Oak Hill Cemetery, 1996 foto of a stand of Bur Oaks and Shagbark Hickories.
in the SE corner. Today these trees are gone.
source: Iowa State Historical Preservation Office
Finals next week. I have one more paper and presentation to prepare and present. This last paper of the semester focuses on one small aspect of my thesis and it has been enlightening in that I have had to accept some hard realities about Oak Hill Cemetery in Cedar Rapids, IA. Does it still possess enough integrity for a listing on the National Register? I am saddened because this close-up look has revealed irreversible changes over the years, the loss of important elements of the original design. It still has the old bones of a Grand Dame, but these are really old bones.
I guess that is my challenge....to build an argument that this cultural landscape is worth recognition as historically significant with the integrity to back up that significance. It not only represents the Midwestern 'lawn' version of a 'rural' cemetery, but it was also a designed landscape of H.W.S. Cleveland, one of the early practitioners of landscape architecture. He envisioned this burial landscape in the context of the Midwest during a period when cemeteries served as parks and green spaces for growing Midwestern towns and cities in the mid-to late-19th century.

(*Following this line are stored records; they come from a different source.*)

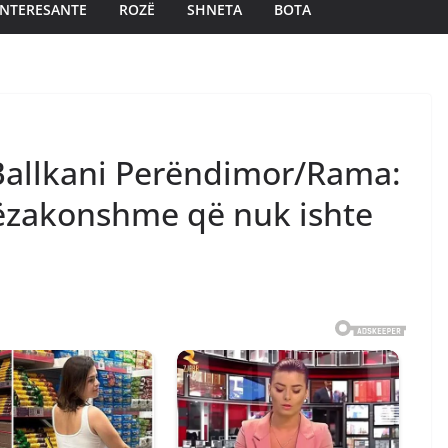
INTERESANTE
ROZË
SHNETA
BOTA
-Ballkani Perëndimor/Rama:
htëzakonshme që nuk ishte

Fotos are few and far between. I have scoured the archives of several libraries, several on-line postcard sellers, and put out a call on the OHC's Facebook page. So far nothing. The on-line archival newspapers for the area have been my salvation. Some of these articles dating back to the late 1860s describe in great length some aspect of the cemetery. There were editorials about the felling of the hard maples and elms that lined old Mt. Vernon Road; the re-surfacing of the roads up to and into the cemetery, the new granite gatehouse and trolley stop with its matching cut-boulder fence and iron gate; and the lake that was dug and waiting to be filled within a few days with spring water piped from a hillside between the cemetery and the Cedar River.
These articles are all I have to go on. It was exciting to find them after days of reading and searching. It has been disheartening to realize that so much of this landscape has been altered, or in such disrepair, that someone from Cedar Rapid's past might not recognize this final resting place for their loved ones.